GOAL OF THE EXERCISE
In the listing below, copy the lines between the one holding "## v2.6.2 - September 8, 2019" and the one holding "3.0 Preview 8", inclusive, swapping "added support for" for "introduced support for" and leaving everything else unchanged.

MATERIAL SHOWN
* * *

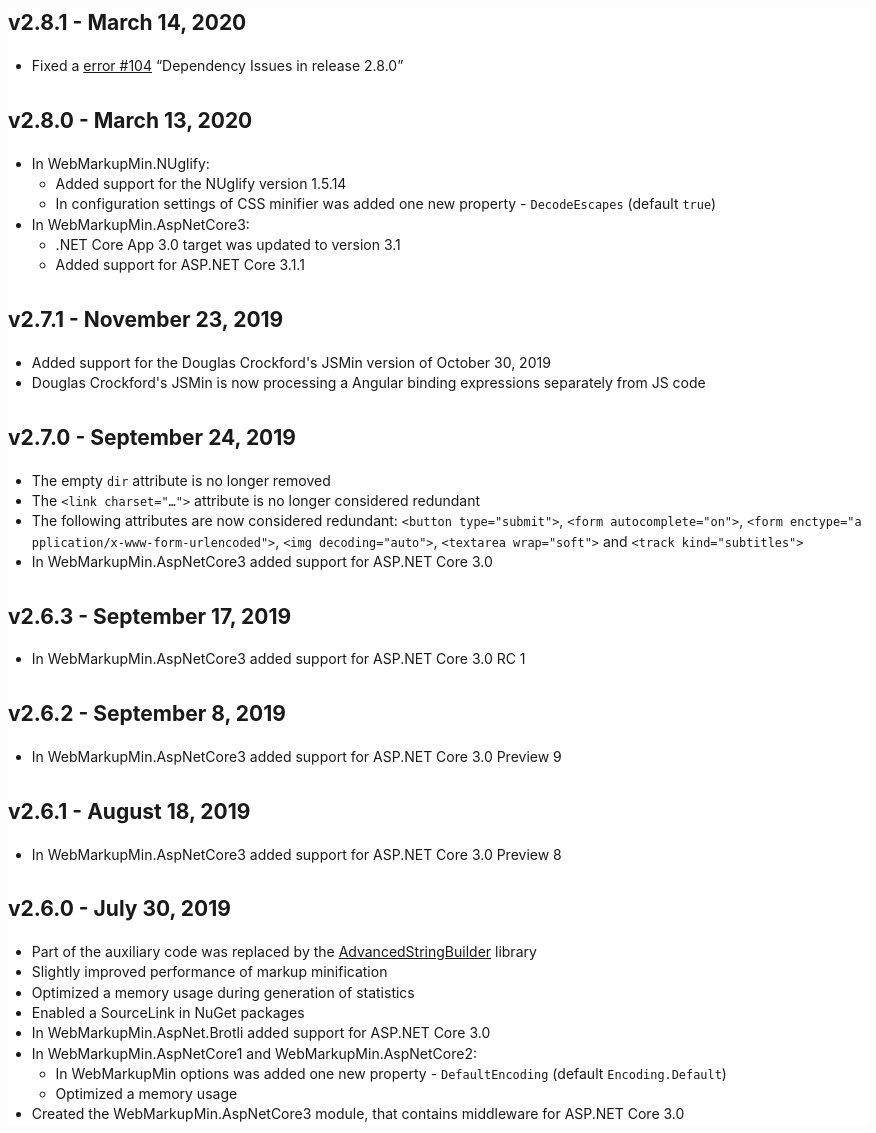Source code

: ## v2.8.1 - March 14, 2020
 * Fixed a [error #104](https://github.com/Taritsyn/WebMarkupMin/issues/104) “Dependency Issues in release 2.8.0”

## v2.8.0 - March 13, 2020
 * In WebMarkupMin.NUglify:
   * Added support for the NUglify version 1.5.14
   * In configuration settings of CSS minifier was added one new property - `DecodeEscapes` (default `true`)
 * In WebMarkupMin.AspNetCore3:
   * .NET Core App 3.0 target was updated to version 3.1
   * Added support for ASP.NET Core 3.1.1

## v2.7.1 - November 23, 2019
 * Added support for the Douglas Crockford's JSMin version of October 30, 2019
 * Douglas Crockford's JSMin is now processing a Angular binding expressions separately from JS code

## v2.7.0 - September 24, 2019
 * The empty `dir` attribute is no longer removed
 * The `<link charset="…">` attribute is no longer considered redundant
 * The following attributes are now considered redundant: `<button type="submit">`, `<form autocomplete="on">`, `<form enctype="application/x-www-form-urlencoded">`, `<img decoding="auto">`, `<textarea wrap="soft">` and `<track kind="subtitles">`
 * In WebMarkupMin.AspNetCore3 added support for ASP.NET Core 3.0

## v2.6.3 - September 17, 2019
 * In WebMarkupMin.AspNetCore3 added support for ASP.NET Core 3.0 RC 1

## v2.6.2 - September 8, 2019
 * In WebMarkupMin.AspNetCore3 added support for ASP.NET Core 3.0 Preview 9

## v2.6.1 - August 18, 2019
 * In WebMarkupMin.AspNetCore3 added support for ASP.NET Core 3.0 Preview 8

## v2.6.0 - July 30, 2019
 * Part of the auxiliary code was replaced by the [AdvancedStringBuilder](https://github.com/Taritsyn/AdvancedStringBuilder) library
 * Slightly improved performance of markup minification
 * Optimized a memory usage during generation of statistics
 * Enabled a SourceLink in NuGet packages
 * In WebMarkupMin.AspNet.Brotli added support for ASP.NET Core 3.0
 * In WebMarkupMin.AspNetCore1 and WebMarkupMin.AspNetCore2:
   * In WebMarkupMin options was added one new property - `DefaultEncoding` (default `Encoding.Default`)
   * Optimized a memory usage
 * Created the WebMarkupMin.AspNetCore3 module, that contains middleware for ASP.NET Core 3.0

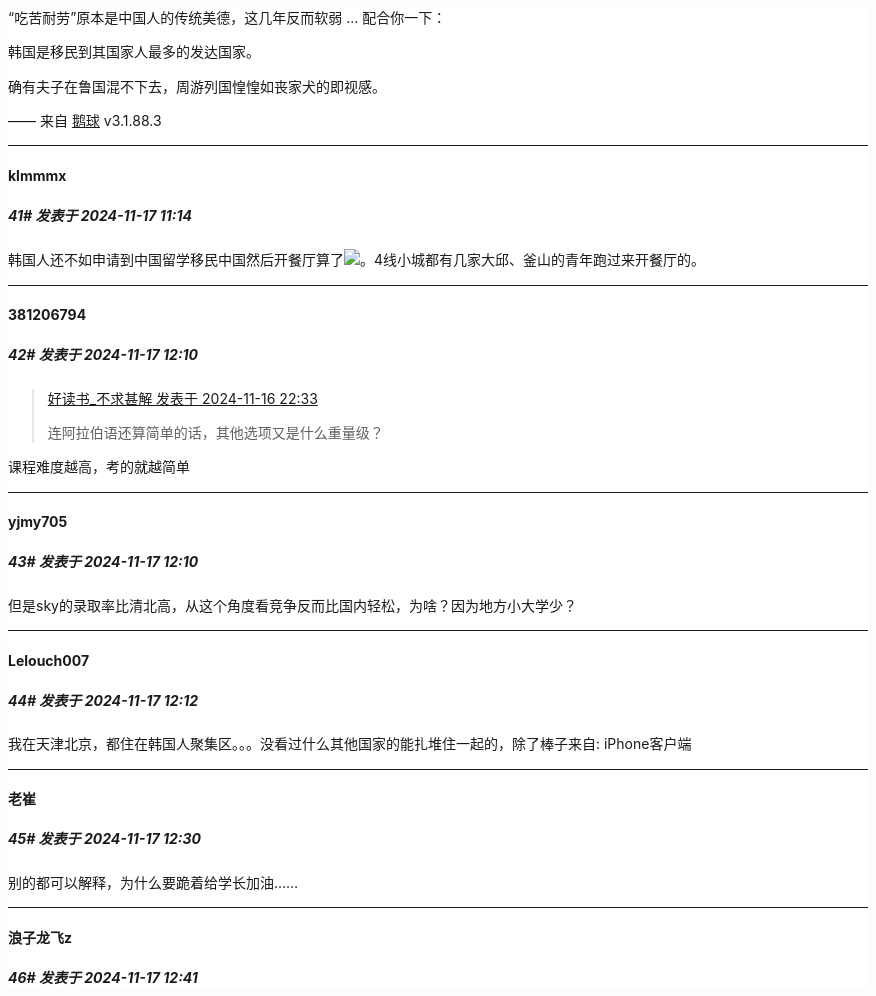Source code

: “吃苦耐劳”原本是中国人的传统美德，这几年反而软弱 ...</blockquote>
配合你一下：

韩国是移民到其国家人最多的发达国家。

确有夫子在鲁国混不下去，周游列国惶惶如丧家犬的即视感。

—— 来自 [鹅球](https://www.pgyer.com/GcUxKd4w) v3.1.88.3


*****

####  klmmmx  
##### 41#       发表于 2024-11-17 11:14

韩国人还不如申请到中国留学移民中国然后开餐厅算了<img src="https://static.saraba1st.com/image/smiley/face2017/067.png" referrerpolicy="no-referrer">。4线小城都有几家大邱、釜山的青年跑过来开餐厅的。


*****

####  381206794  
##### 42#       发表于 2024-11-17 12:10

<blockquote><a href="httphttps://bbs.saraba1st.com/2b/forum.php?mod=redirect&amp;goto=findpost&amp;pid=66711033&amp;ptid=2207064" target="_blank">好读书_不求甚解 发表于 2024-11-16 22:33</a>

连阿拉伯语还算简单的话，其他选项又是什么重量级？</blockquote>
课程难度越高，考的就越简单

*****

####  yjmy705  
##### 43#       发表于 2024-11-17 12:10

但是sky的录取率比清北高，从这个角度看竞争反而比国内轻松，为啥？因为地方小大学少？

*****

####  Lelouch007  
##### 44#       发表于 2024-11-17 12:12

我在天津北京，都住在韩国人聚集区。。。没看过什么其他国家的能扎堆住一起的，除了棒子来自: iPhone客户端


*****

####  老崔  
##### 45#       发表于 2024-11-17 12:30

别的都可以解释，为什么要跪着给学长加油……


*****

####  浪子龙飞z  
##### 46#       发表于 2024-11-17 12:41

* * *

ANSWER SECTION
## v2.6.2 - September 8, 2019
 * In WebMarkupMin.AspNetCore3 introduced support for ASP.NET Core 3.0 Preview 9

## v2.6.1 - August 18, 2019
 * In WebMarkupMin.AspNetCore3 introduced support for ASP.NET Core 3.0 Preview 8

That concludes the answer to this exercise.